PROVIDED TEXT:
= Beginning of Section =

During this trip, because of the sensitive places we visited—military and intelligence facilities—we were accompanied by heavily-armed young men, and in Jerusalem I fell into step with one such escort. A few moments later, some men rounded a corner shouting and elbowing others aside. I asked the escort, born and raised in Israel, what that was about, and he replied, “Just some Arabs showing off.” He and I exited the old city together, and I was visually assaulted by a row of tacky tourist shops. American rock and roll came from them, too, and the first song I heard outside the old city was R.E.M.’s Losing My Religion. I smiled and said to the escort, “That doesn’t seem right for Jerusalem.” He stopped, paused a beat, and thoughtfully said, “I think that is the only way.”

Is he right? Can there only be peace if we lose our religion?

“There are only two gods worth worshipping. Chance and electricity.” Shehan Karunatilaka, The Seven Moons of Maali Almeida.

“We’ve all been blessed with God-given talents. Mine just happens to be beating up people.” Sugar Ray Leonard. (Why is it always Sugar Ray? Why not Sugar Jim or Sugar Marie?)

= End of Section =

DATA EXCERPTS:

= Beginning of Section =

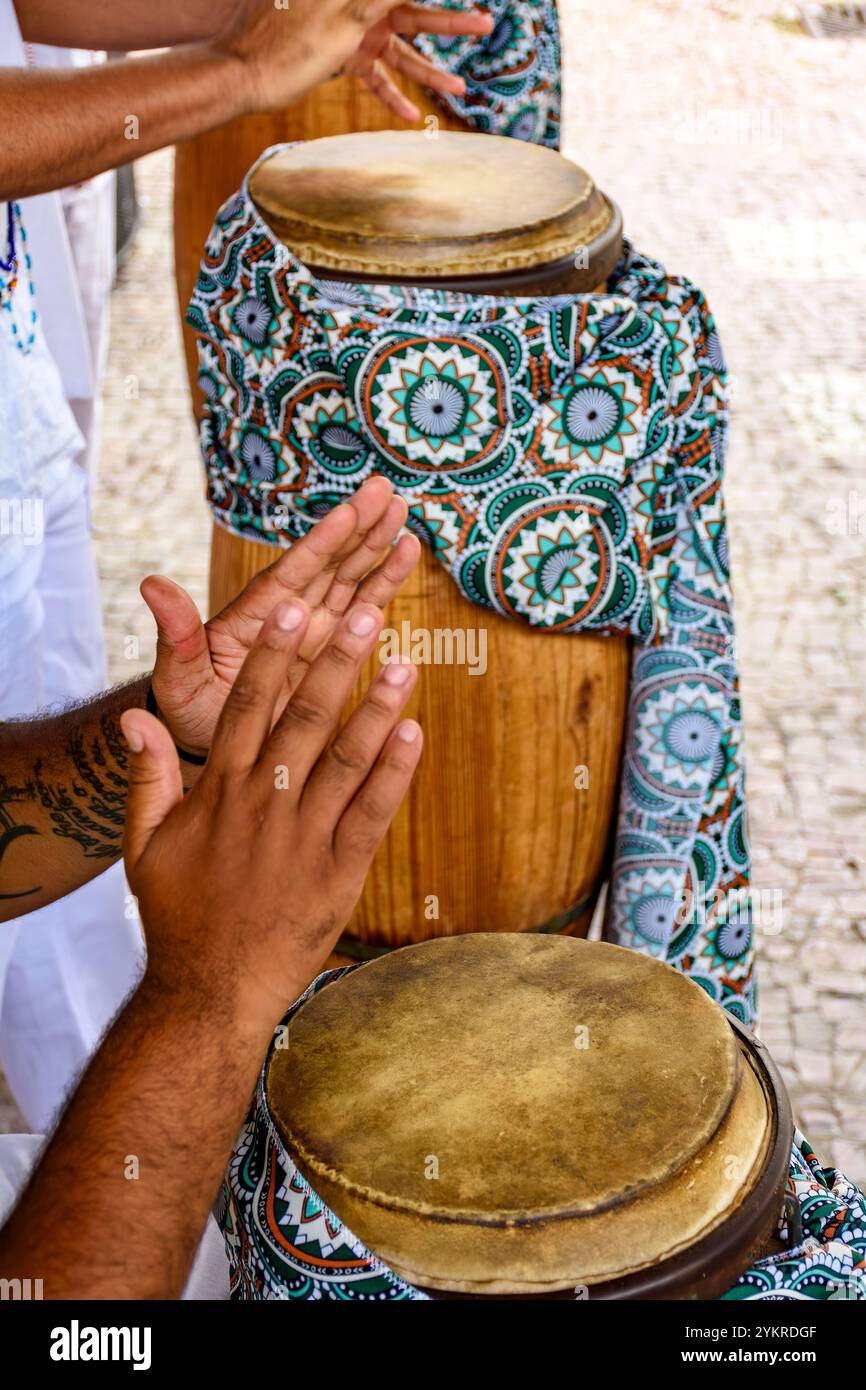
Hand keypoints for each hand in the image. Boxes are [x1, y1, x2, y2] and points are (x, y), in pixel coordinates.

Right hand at [121, 597, 421, 1024]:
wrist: (208, 992)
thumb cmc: (177, 917)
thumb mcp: (144, 845)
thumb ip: (147, 777)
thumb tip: (135, 716)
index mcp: (219, 791)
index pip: (248, 706)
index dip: (272, 654)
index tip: (291, 608)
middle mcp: (263, 805)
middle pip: (303, 718)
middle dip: (334, 662)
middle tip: (364, 613)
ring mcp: (303, 839)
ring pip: (344, 759)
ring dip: (375, 708)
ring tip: (403, 660)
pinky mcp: (338, 874)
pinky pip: (371, 814)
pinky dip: (394, 774)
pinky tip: (415, 734)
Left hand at [144, 476, 418, 758]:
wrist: (212, 748)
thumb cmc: (189, 710)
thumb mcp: (178, 677)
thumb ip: (176, 634)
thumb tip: (150, 583)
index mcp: (252, 617)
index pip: (290, 574)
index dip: (319, 544)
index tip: (346, 511)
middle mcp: (286, 615)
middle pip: (327, 564)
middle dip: (357, 528)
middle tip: (384, 489)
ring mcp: (313, 630)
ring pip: (350, 579)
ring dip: (377, 546)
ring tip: (400, 510)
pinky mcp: (336, 651)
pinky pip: (366, 612)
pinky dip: (386, 582)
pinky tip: (406, 551)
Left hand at [216, 0, 493, 121]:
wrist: (241, 72)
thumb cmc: (286, 41)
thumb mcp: (345, 13)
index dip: (446, 3)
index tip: (479, 13)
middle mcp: (359, 4)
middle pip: (417, 13)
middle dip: (452, 21)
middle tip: (489, 23)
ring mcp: (352, 31)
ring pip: (402, 52)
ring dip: (430, 71)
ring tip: (461, 88)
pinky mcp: (342, 57)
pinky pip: (375, 77)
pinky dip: (392, 96)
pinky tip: (412, 118)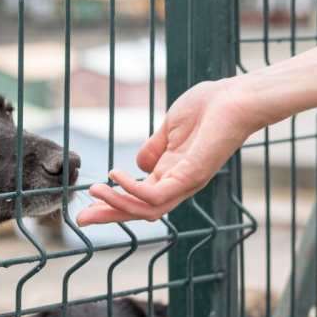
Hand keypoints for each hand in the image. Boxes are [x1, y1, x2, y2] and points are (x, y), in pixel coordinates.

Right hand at [76, 78, 259, 225]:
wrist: (236, 97)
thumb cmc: (208, 107)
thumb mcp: (170, 129)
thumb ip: (154, 148)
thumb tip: (137, 164)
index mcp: (171, 174)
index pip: (138, 198)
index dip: (112, 203)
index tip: (87, 206)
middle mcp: (178, 184)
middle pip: (139, 211)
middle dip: (108, 216)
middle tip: (81, 219)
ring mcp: (186, 183)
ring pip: (146, 209)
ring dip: (116, 204)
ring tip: (94, 191)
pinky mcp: (191, 176)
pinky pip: (156, 195)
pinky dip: (132, 189)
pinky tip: (117, 175)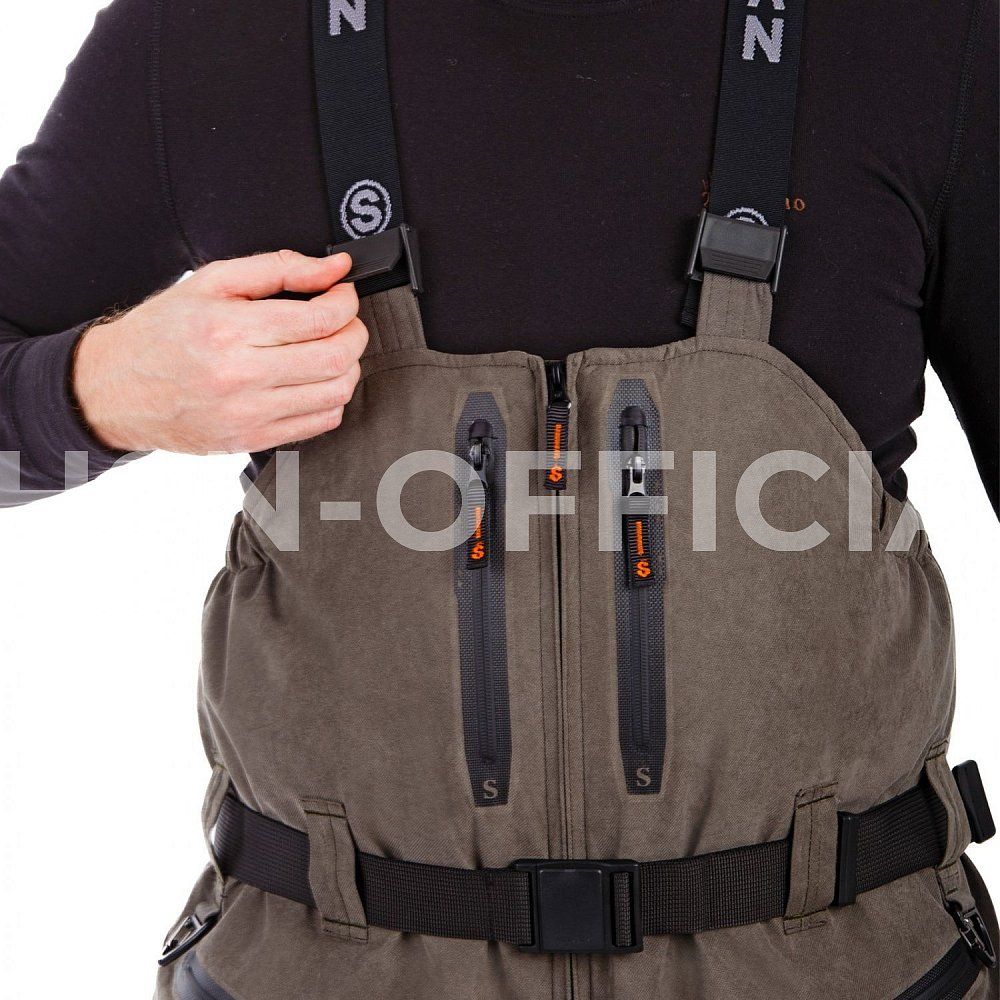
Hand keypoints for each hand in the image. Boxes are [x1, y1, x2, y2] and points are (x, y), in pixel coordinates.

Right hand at [73, 250, 366, 453]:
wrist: (114, 390)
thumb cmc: (161, 332)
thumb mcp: (210, 282)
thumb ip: (278, 268)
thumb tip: (334, 266)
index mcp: (229, 330)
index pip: (320, 319)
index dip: (346, 302)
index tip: (342, 294)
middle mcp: (240, 376)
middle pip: (336, 358)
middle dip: (354, 332)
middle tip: (344, 320)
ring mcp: (248, 414)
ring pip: (336, 392)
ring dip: (348, 366)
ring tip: (329, 349)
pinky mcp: (253, 439)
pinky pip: (320, 422)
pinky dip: (332, 398)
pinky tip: (313, 380)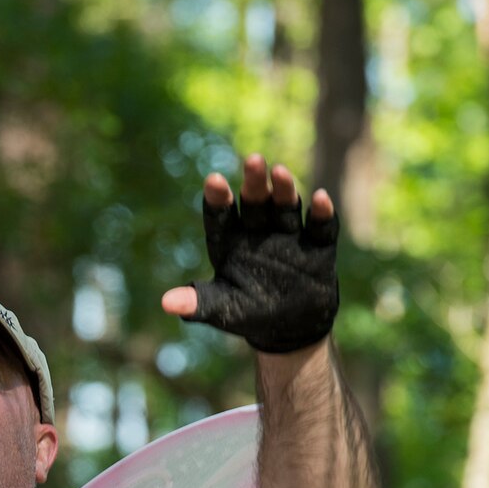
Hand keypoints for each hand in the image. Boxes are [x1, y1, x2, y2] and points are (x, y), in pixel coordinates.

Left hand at [163, 154, 338, 353]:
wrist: (291, 328)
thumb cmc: (250, 313)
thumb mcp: (224, 310)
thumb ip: (199, 303)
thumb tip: (166, 304)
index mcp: (231, 241)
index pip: (221, 216)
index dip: (217, 199)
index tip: (214, 180)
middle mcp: (259, 230)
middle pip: (255, 202)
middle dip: (254, 183)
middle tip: (253, 159)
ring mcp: (289, 235)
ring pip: (285, 206)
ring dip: (284, 190)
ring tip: (281, 171)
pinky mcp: (318, 246)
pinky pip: (320, 227)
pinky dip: (321, 214)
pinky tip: (321, 198)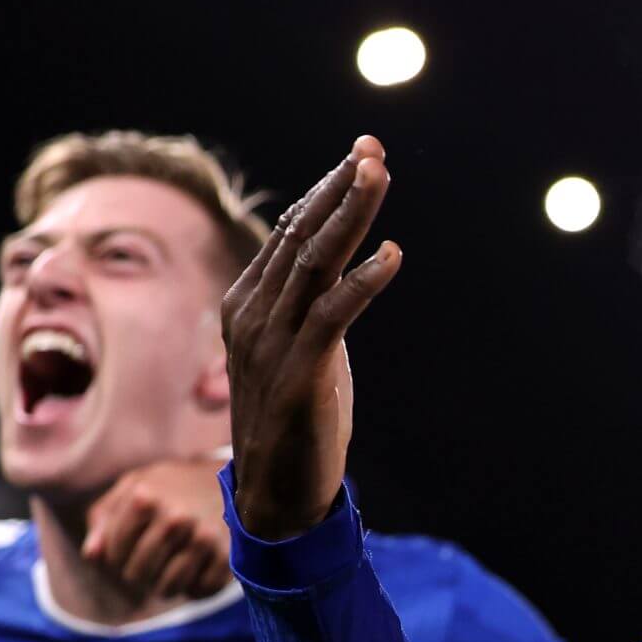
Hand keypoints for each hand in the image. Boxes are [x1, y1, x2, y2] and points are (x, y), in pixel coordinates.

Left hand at [82, 458, 231, 599]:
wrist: (237, 477)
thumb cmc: (173, 486)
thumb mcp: (133, 487)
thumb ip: (104, 518)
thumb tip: (93, 555)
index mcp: (145, 499)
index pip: (113, 554)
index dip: (116, 557)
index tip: (129, 548)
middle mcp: (175, 519)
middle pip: (137, 575)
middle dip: (139, 574)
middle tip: (150, 563)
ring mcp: (204, 538)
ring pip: (168, 588)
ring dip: (165, 586)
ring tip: (170, 571)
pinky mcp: (228, 555)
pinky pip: (201, 591)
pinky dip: (195, 589)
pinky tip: (195, 573)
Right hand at [221, 136, 401, 541]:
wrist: (276, 493)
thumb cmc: (295, 417)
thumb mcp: (301, 347)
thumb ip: (310, 304)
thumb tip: (337, 263)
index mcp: (249, 303)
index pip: (289, 232)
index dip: (326, 191)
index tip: (361, 155)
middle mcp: (254, 314)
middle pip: (301, 236)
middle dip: (339, 188)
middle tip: (372, 149)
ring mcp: (272, 342)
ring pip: (314, 263)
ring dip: (349, 217)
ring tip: (377, 176)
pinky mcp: (299, 372)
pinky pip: (332, 316)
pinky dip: (362, 282)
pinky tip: (393, 256)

= End of Section =

PROBLEMS TO SOLVE:
[A] Reproduce the passage about the Jerusalem trip starting at "During this trip, because" and ending at "lose our religion?".
[B] According to the passage about the Jerusalem trip, what was the first song the writer heard after leaving the old city?

TASK-BY-TASK SOLUTIONS:
[A]
During this trip, because of the sensitive places we visited—military and intelligence facilities—we were accompanied by heavily-armed young men, and in Jerusalem I fell into step with one such escort. A few moments later, some men rounded a corner shouting and elbowing others aside. I asked the escort, born and raised in Israel, what that was about, and he replied, “Just some Arabs showing off.” He and I exited the old city together, and I was visually assaulted by a row of tacky tourist shops. American rock and roll came from them, too, and the first song I heard outside the old city was R.E.M.’s Losing My Religion. I smiled and said to the escort, “That doesn’t seem right for Jerusalem.” He stopped, paused a beat, and thoughtfully said, “I think that is the only way.”

Is he right? Can there only be peace if we lose our religion?

[B] R.E.M.'s "Losing My Religion."